▶ [WHAT IS REQUIRED] Look in the material below for the line holding "Aventures en Plein Air". Set it down exactly, with each later line up to and including the line holding "Culture et Traditions".

____ DATA FOR REVIEW

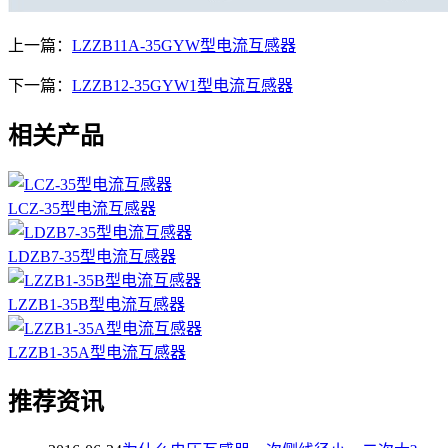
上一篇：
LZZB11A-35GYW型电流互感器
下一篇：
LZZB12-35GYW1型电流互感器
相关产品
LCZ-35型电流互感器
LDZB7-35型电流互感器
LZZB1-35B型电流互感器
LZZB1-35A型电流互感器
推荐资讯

________
____ DATA FOR REVIEW

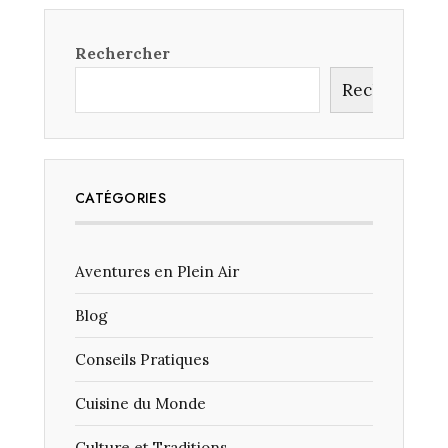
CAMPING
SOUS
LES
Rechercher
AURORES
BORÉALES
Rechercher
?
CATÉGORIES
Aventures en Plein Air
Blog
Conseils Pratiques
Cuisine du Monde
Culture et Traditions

________
____ DATA FOR REVIEW

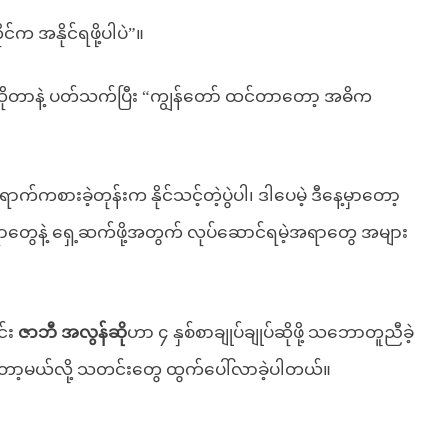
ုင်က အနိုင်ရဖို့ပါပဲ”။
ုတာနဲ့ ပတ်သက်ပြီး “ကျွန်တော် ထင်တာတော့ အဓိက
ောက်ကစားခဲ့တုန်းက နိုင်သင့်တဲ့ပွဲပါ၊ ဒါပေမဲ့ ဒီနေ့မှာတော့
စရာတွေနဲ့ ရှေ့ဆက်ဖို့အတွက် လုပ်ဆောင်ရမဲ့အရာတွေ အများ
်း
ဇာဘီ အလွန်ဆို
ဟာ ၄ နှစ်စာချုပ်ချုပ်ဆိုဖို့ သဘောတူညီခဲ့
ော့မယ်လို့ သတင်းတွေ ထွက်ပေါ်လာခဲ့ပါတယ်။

________

▶ [EXERCISE ANSWER]
Aventures en Plein Air
Blog
Conseils Pratiques
Cuisine du Monde
Culture et Traditions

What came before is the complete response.